Безжалостный к чужой жизни, харкая в самое святое людей, Распутин скоро совсем распоясался. Казалось, ему доставляло удовольствие надругаться над извечным целомудрием крестьянского мира, и напрасно бабы пытались увещевать его жену:
-- Глаза-то твои бесстыжие видят ли, что деется? Ведь, чай, не чужая... жена ему! Нешто самой-то тебе не противно?
Парашку теперь было не узнать: развалив по подоконнику тяжелину грудей, барыней сидела в окошке избы, сама в шелку, ела пастилу голубую и розовую, в усладу себе щелкала орешками.
-- А чо мне? -- отвечала с игривостью. -- Кажинный мужчиночка должен на хлеб супружнице заработать. А уж как сработал -- меня не касаемо.
А вскоре прибыл новый священник -- отец Николай Ильин, сосланный Синодом в Сибирь, ибо, будучи человеком честным, он активно выступал против попа Гапона и его влияния на рабочих. Искренно желая отвратить Гришку от разврата хлыстовского, Ильин стал по вечерам заманивать его к себе на чашку чая. Вел с Распутиным "душеспасительные" беседы, уговаривая вернуться на путь истины. Знакомство пошло Гришке на пользу -- поднабрался от попа словечек церковных, ловко молол о мощах и разных чудесах. Ранее манкируя церковью, он вдруг сделался самым усердным прихожанином, подолгу -- напоказ! -- постился. Не вера, а страх двигал Распутина в официальные храмы: боялся он, как бы за хлыстовщину не упекли его в края, куда и ворон костей не заносит... Не ко времени опять нагрянула в Покровское на тройке миллионерша Башмакова (уже рехнувшаяся). Зонтиком переколотила все стекла в окошках избы Распутина, призывала истошно:
-- Гришуня, не покинь!

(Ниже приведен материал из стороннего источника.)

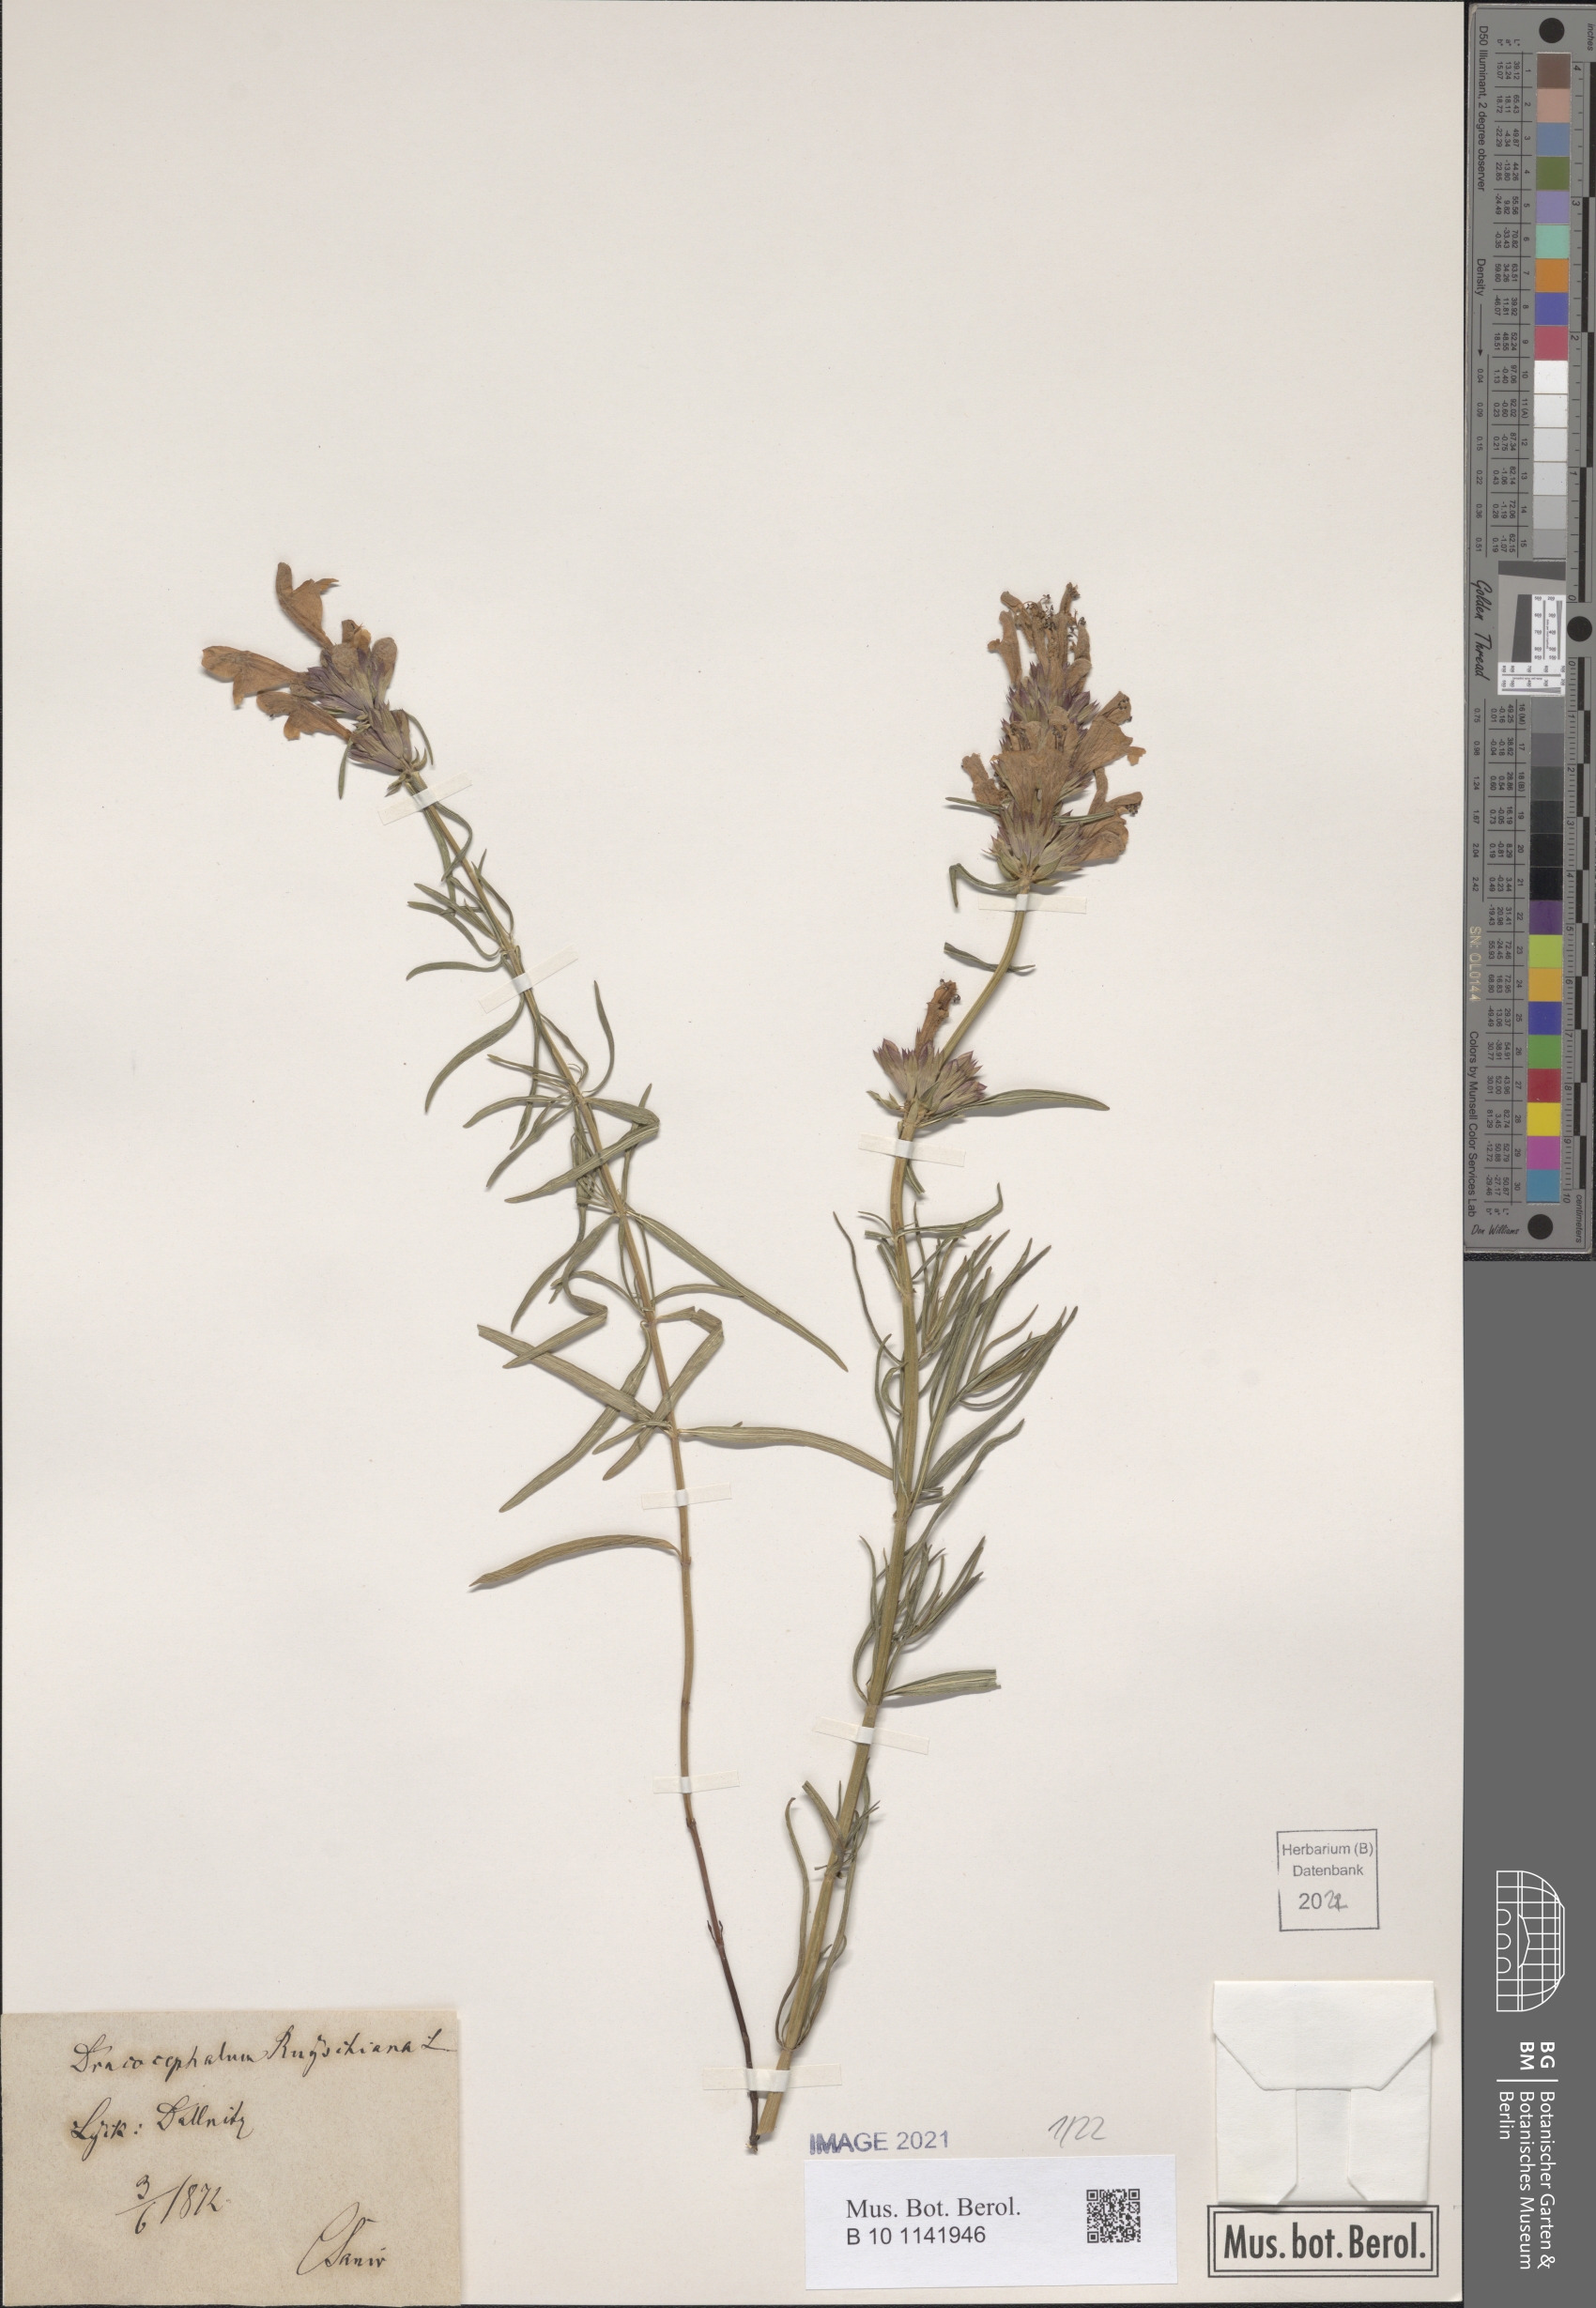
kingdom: Plantae
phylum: Tracheophyta
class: Magnoliopsida
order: Lamiales
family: Lamiaceae
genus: Dracocephalum
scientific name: Dracocephalum ruyschiana
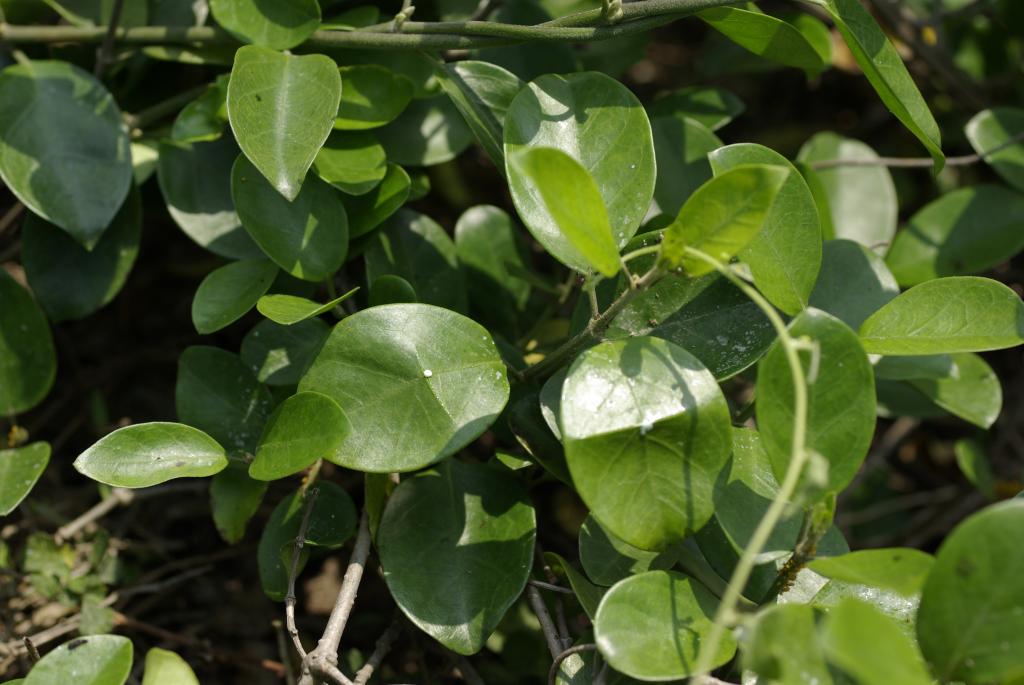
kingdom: Plantae
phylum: Tracheophyta
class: Magnoliopsida
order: Gentianales
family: Apocynaceae
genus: Gymnema
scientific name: Gymnema sylvestre
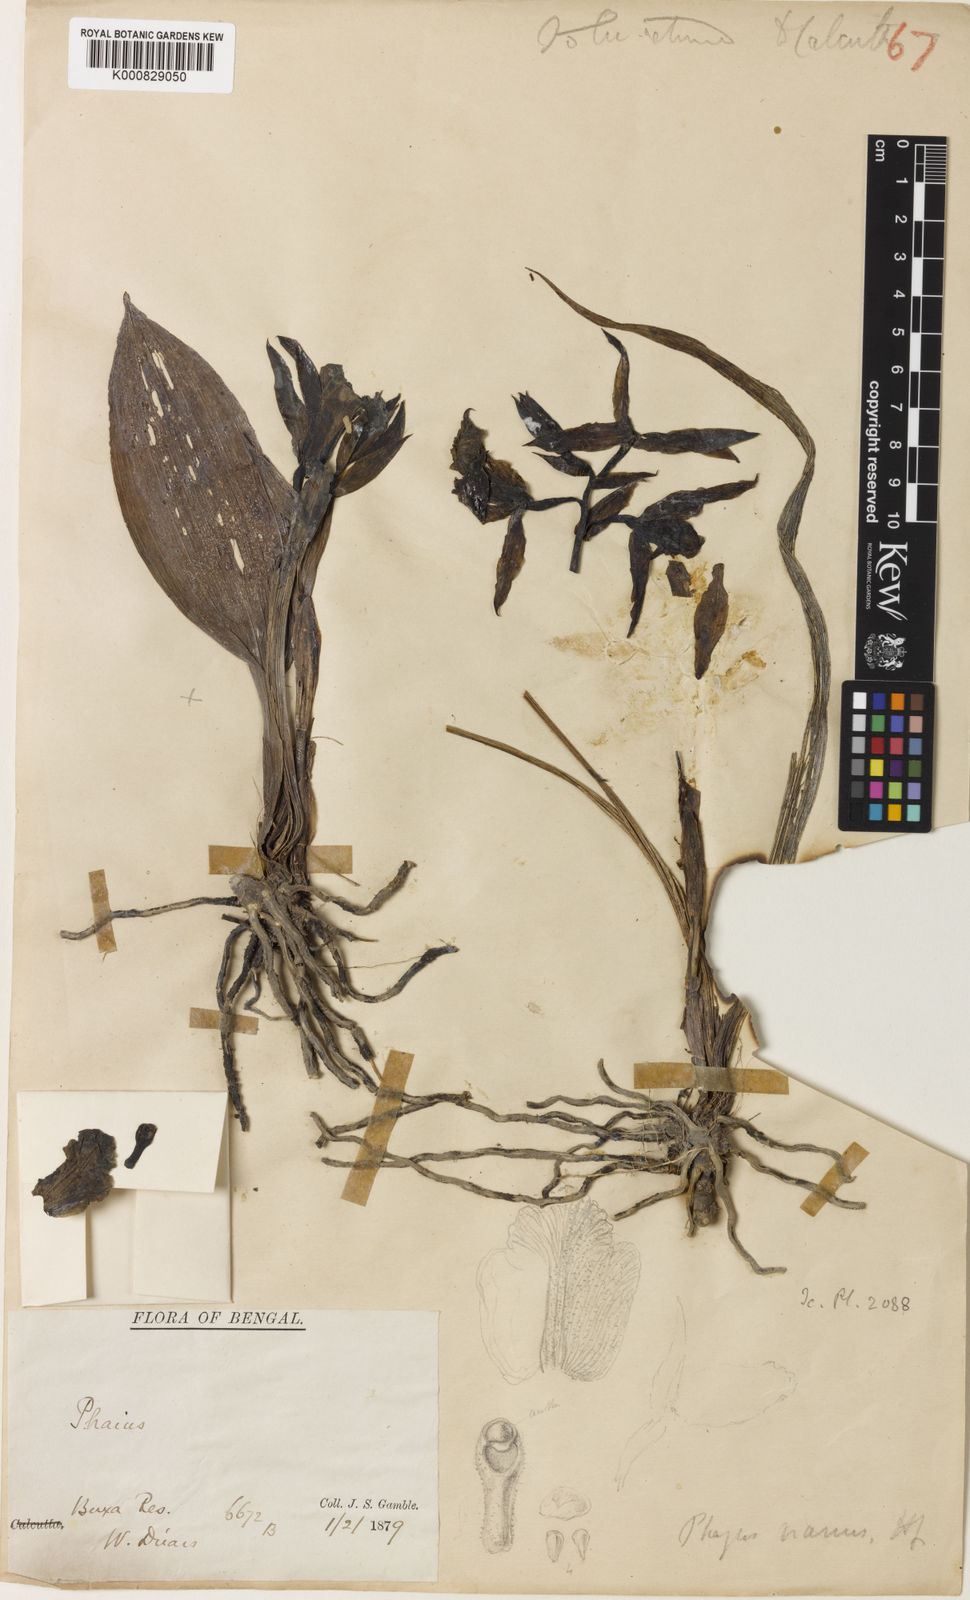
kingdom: Plantae
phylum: Tracheophyta
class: Liliopsida
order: Asparagales
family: Orchidaceae
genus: Calanthe
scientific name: Calanthe nana
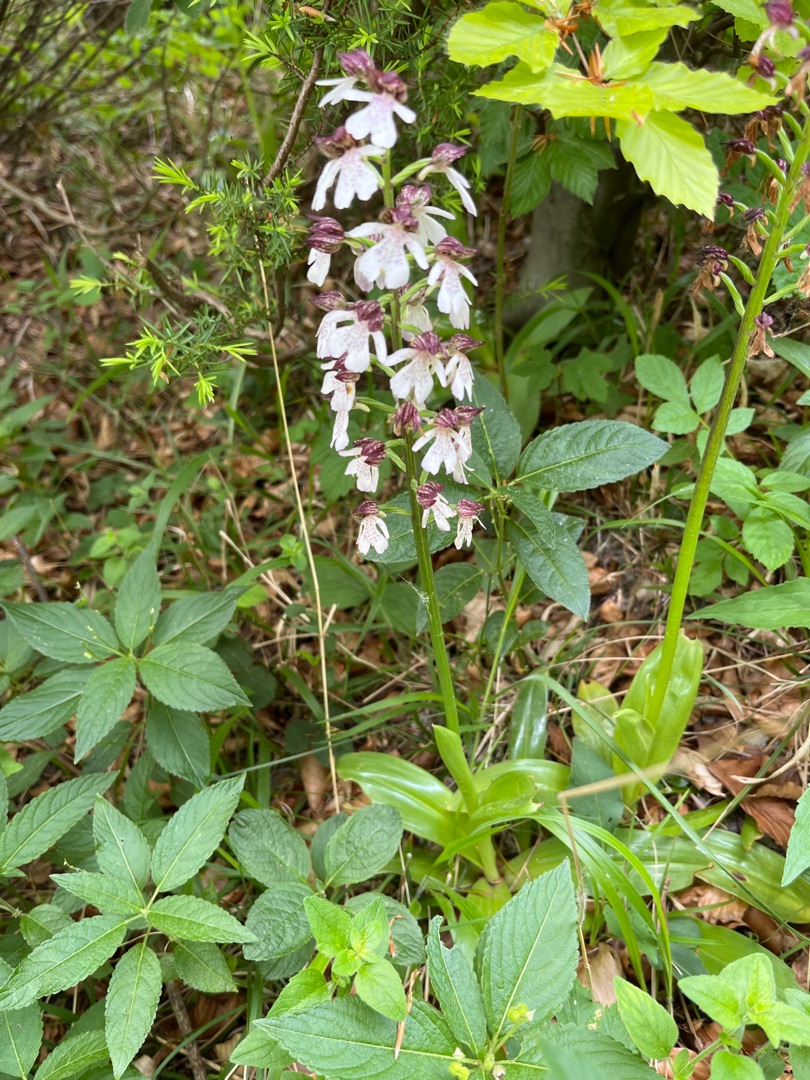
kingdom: Plantae
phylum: Tracheophyta
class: Liliopsida
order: Asparagales
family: Orchidaceae
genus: Orchis
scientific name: Orchis purpurea
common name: Stor gøgeurt
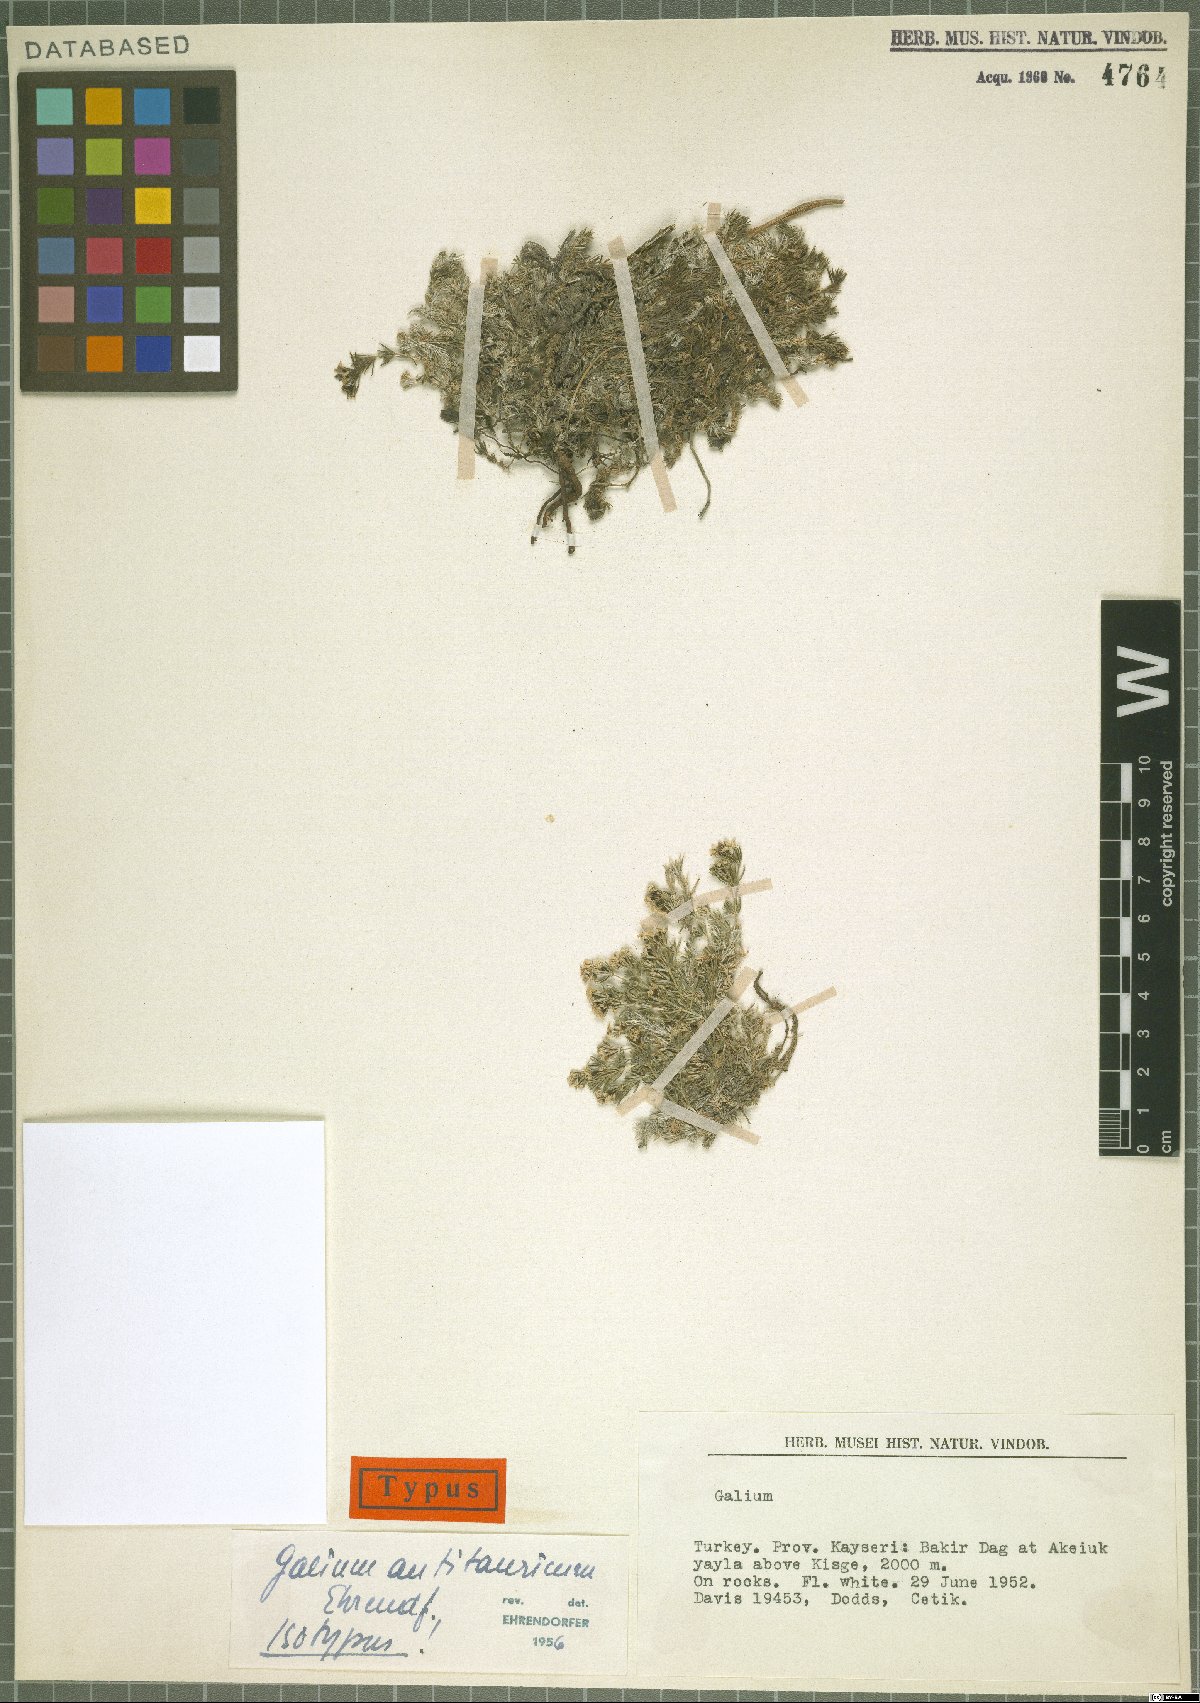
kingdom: Plantae
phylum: Tracheophyta
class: Magnoliopsida
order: Gentianales
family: Rubiaceae
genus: Galium
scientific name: Galium antitauricum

Выйди, голубочек ясный...
Распутин, зевая, вышел. Взял дуру старую за глотку, повалил наземь. Прижал коленом, чтоб не больно-то рыпалась, долго и молча совал кулаком в сдобную морду. Звеня бубенцами и рыдая, мадам Башмакова отъехала... Когда же мужики засомневались, можно ли эдаким манером обращаться с миллионершей, Гришка оправил за поясок выдернутую из порток рубаху и отвечал рассеянно:
-- Хто? Она? Миллионщица? Так все едино -- баба...
Истомленный развратом и церковными бдениями, он заметно похудел, синяки под глазами расширились. Случилось нечто странное: с лопатой ушел Распутин за околицу, выкопал на опушке леса глубокую яму, будто колодец, прыгнул на дно ямы и заявил оттуда:
-- Бес меня вконец истомил... Сами видите -- отселе и кроту не выбраться. Теперича здеся поститься стану. А вы мне за это си-летку пожирней да потолсче кидайте.
Высидел он в яме несколько дней, заедая свое одиночество жирной и толстой селедкой (когда с икрой, а когда попадалась и с молокою).